Le constat est sans appel. Selon l’enquête Insee de 2011 portant sur l’illettrisme, la Réunion compte 116.000 personnes en situation d’illettrisme. Un chiffre en augmentation par rapport à 2007 (+16.000 personnes), mais compensée par la croissance démographique, qui reste trois fois plus importante qu’en métropole (7,4%).
Une définition de l’illettrisme s’impose avant de comprendre l’enquête de l’Insee. Selon l’Agence nationale de lutte contre l’illettrisme (ANLCI), le terme d’illettrisme est réservé pour qualifier les personnes qui ont été scolarisées dans le cadre de l’école française et qui ne maîtrisent pas les compétences de base en lecture, écriture pour être autonome dans des situations simples de la vie quotidienne.
« L’enquête réalisée en 2011 s’est attachée à évaluer les compétences d’adultes, sur la tranche d’âge de 15 à 65 ans, à l’oral et en calcul. Elle permet de les situer au niveau national« , explique Valérie Roux, directrice régionale Réunion Mayotte de l’Insee. La dernière enquête de l’Insee sur ce sujet remontait à 2007.
Qu’apprend-on dans la nouvelle enquête de 2011 ? A la Réunion, 116.000 personnes sont en situation d’illettrisme, soit 22,6% des 16-65 ans ayant été scolarisés (21,4% en 2007 ndlr). Entre 2007 et 2011, 16.000 Réunionnais en plus se retrouvent confrontés au problème de l’illettrisme. Un chiffre qui s’explique notamment par la croissance de la population, souligne l’Insee. Un taux particulièrement élevé par rapport à la métropole et les Antilles (respectivement de 7,4%, 20% en Guadeloupe et 14% en Martinique).
Parmi les catégories de la population les plus concernées par l’illettrisme, un profil se dessine. Celui d’un homme jeune, issu d’un milieu modeste. L’Insee note dans son enquête que 30% des hommes réunionnais sont en situation d’illettrisme, contre 16% des femmes.
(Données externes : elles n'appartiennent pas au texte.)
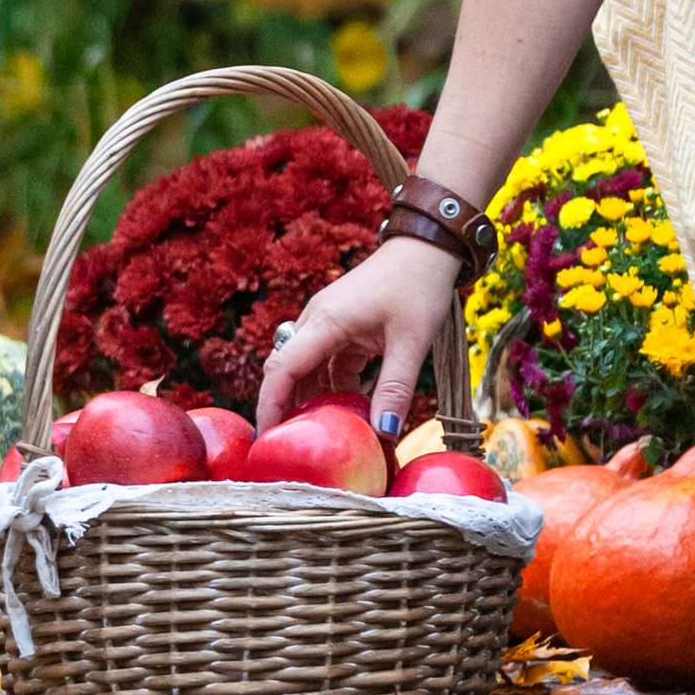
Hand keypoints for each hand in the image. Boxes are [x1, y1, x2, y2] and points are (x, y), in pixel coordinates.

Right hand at [254, 239, 461, 437]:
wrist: (427, 248)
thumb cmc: (419, 286)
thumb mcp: (412, 342)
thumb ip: (395, 389)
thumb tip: (384, 435)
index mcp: (326, 321)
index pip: (281, 369)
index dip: (269, 406)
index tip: (267, 440)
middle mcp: (317, 320)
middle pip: (287, 370)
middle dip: (286, 408)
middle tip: (294, 447)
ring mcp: (328, 320)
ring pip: (307, 368)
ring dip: (315, 398)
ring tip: (327, 434)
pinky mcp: (341, 324)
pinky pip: (326, 361)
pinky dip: (334, 384)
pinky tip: (352, 406)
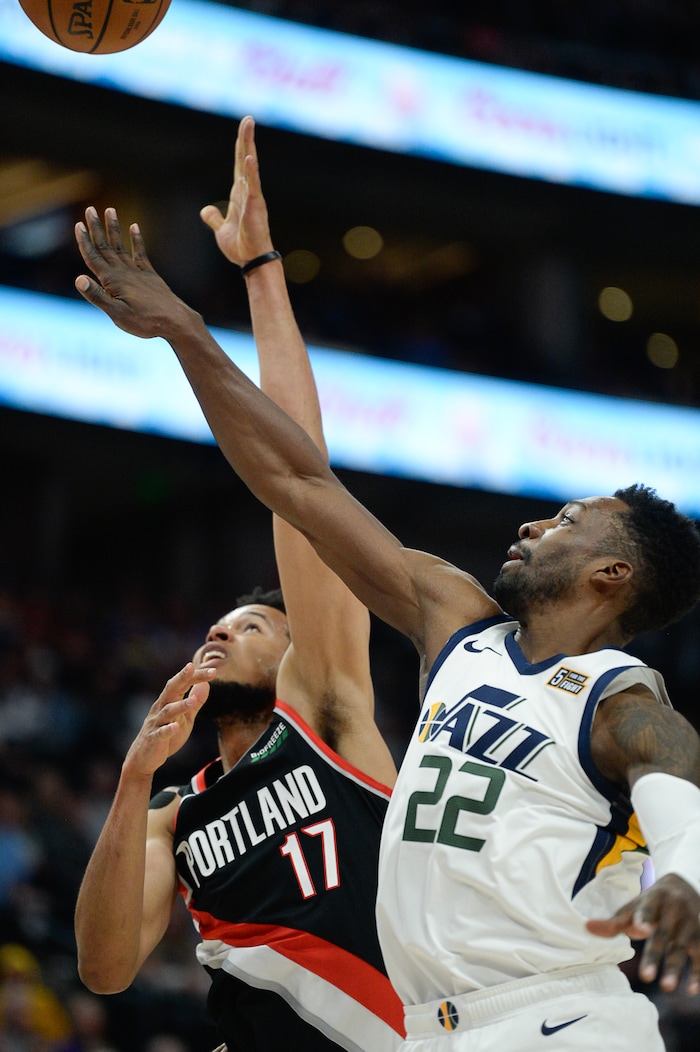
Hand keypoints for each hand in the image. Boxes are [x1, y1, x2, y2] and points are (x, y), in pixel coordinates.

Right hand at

Une situation liée en partie aux « habitudes » de lecture durant l’enfance. « 48% des hommes ne lisaient jamais contre 30% des femmes« , souligne Hervé Le Grand, chef du service études et diffusion à l’Insee.
« Le constat est préoccupant et demande la mobilisation de tous les acteurs »
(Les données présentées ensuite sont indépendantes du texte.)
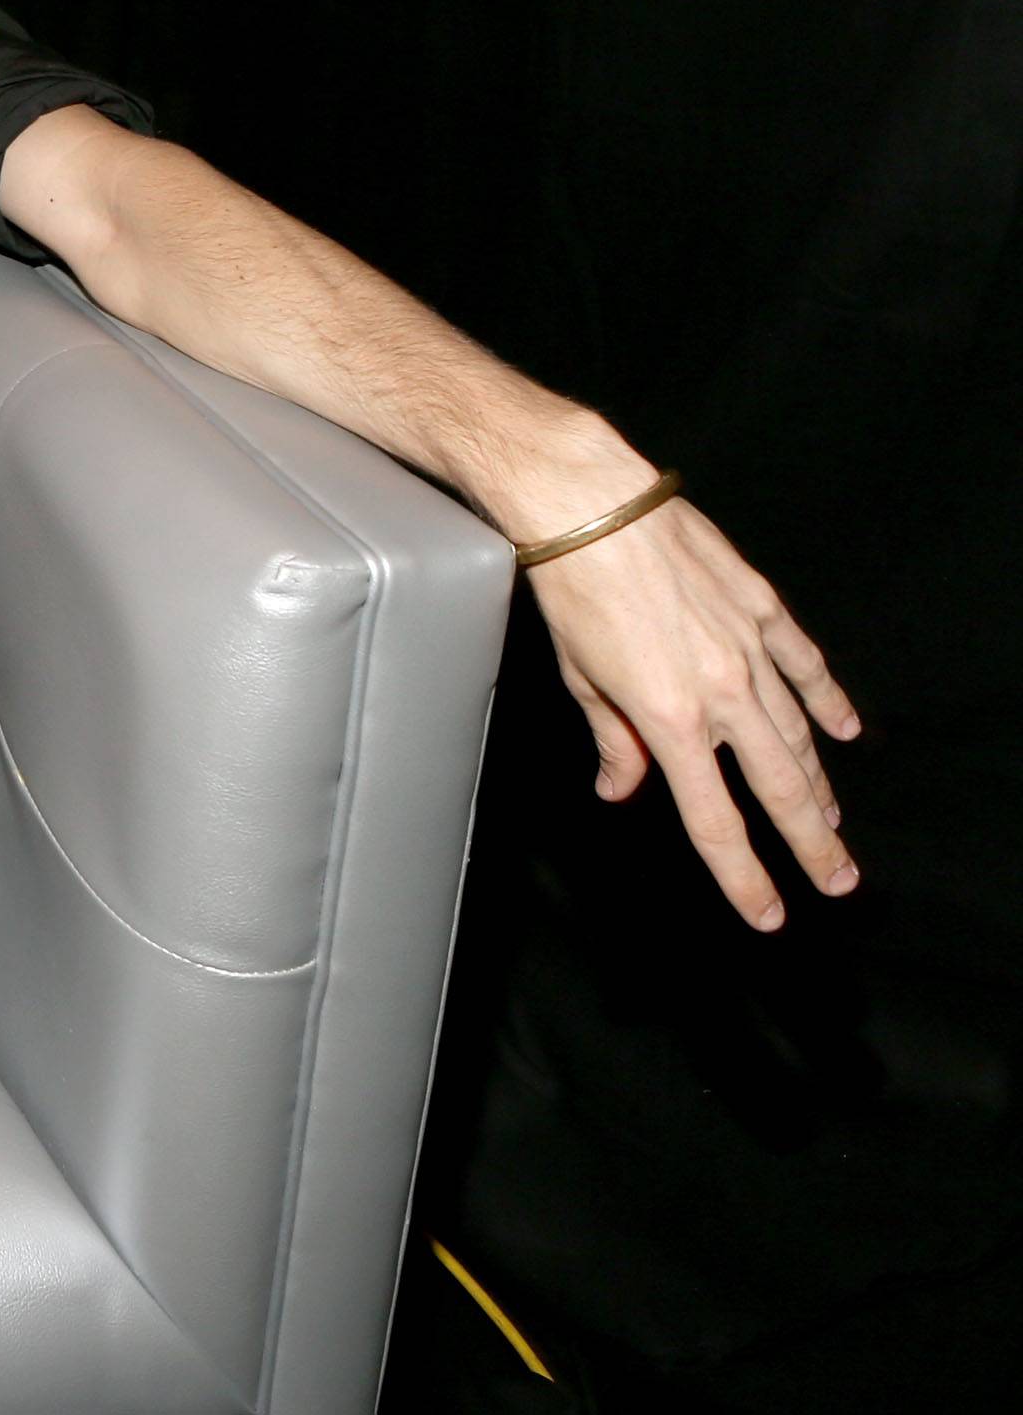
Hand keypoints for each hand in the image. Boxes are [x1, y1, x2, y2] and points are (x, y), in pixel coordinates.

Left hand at [526, 494, 860, 928]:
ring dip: (818, 782)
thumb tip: (624, 785)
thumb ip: (614, 739)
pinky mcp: (760, 607)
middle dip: (812, 842)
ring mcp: (748, 648)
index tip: (768, 913)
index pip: (714, 820)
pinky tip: (846, 730)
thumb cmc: (570, 588)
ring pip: (798, 733)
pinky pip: (804, 666)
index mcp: (670, 719)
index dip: (743, 875)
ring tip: (832, 821)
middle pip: (779, 787)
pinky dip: (827, 700)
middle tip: (837, 881)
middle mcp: (721, 692)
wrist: (592, 505)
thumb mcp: (579, 678)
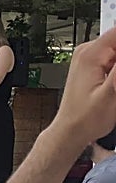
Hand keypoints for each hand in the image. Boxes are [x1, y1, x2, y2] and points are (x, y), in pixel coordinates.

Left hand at [46, 27, 115, 150]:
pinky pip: (114, 60)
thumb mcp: (112, 94)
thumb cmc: (85, 118)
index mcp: (89, 55)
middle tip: (115, 84)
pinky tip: (114, 86)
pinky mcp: (93, 66)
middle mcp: (87, 52)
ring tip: (113, 88)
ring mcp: (89, 59)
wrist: (71, 130)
Pis, si l’on en croit l’étude de l’Insee, la part des jeunes rencontrant des difficultés face à l’écrit s’est accrue entre 2007 et 2011. « Le taux d’illettrisme ne baisse pas chez les jeunes, alors qu’il diminue sensiblement au-delà de 60 ans« , rappelle-t-il.
Le rôle des parents dans l’apprentissage pèse également dans la balance. « La réussite de l’enfant dans l’apprentissage de la langue française dépend également des compétences des parents, notamment du diplôme de la mère ou du père (…). La langue parlée durant l’enfance à la maison est aussi un facteur important quant à l’apprentissage de la lecture et de l’écriture de la langue française. 70% des personnes parlaient uniquement le créole durant leur enfance. Parmi elles, 29% ont de grandes difficultés à l’écrit à l’âge adulte« , précise Hervé Le Grand.
Présent autour de la table ce matin, Renan Boillot, sous-préfet délégué à la cohésion sociale et la jeunesse, ne peut que faire le constat « préoccupant » de la situation de l’illettrisme à la Réunion. « Le constat est préoccupant et demande la mobilisation de tous les acteurs. En 2011, l’Etat et les collectivités ont décidé de la création d’un plan régional de lutte contre l’illettrisme. Cette étude va nous permettre de mesurer l’effet du plan, car il nous fallait des références (dernière étude datée de 2007 ndlr). Il très important pour nous d’avoir un point de situation au moment de la mise en oeuvre du plan d’action« , explique Renan Boillot.
Le plan régional de lutte contre l’illettrisme met en place une quarantaine d’actions chaque année : des actions scolaires et péri-scolaires dans le domaine de la prévention ou encore la mise en place de formations spécifiques auprès d’un effectif annuel d’environ 1.500 stagiaires.
En synthèse, 22,6% des 16-65 ans scolarisés en France sont en situation d’illettrisme. Un taux dont l’évolution n’est pas significative par rapport à 2007 (21,4%) mais qui reste trois fois plus important qu’en France métropolitaine et aussi supérieur aux Antilles.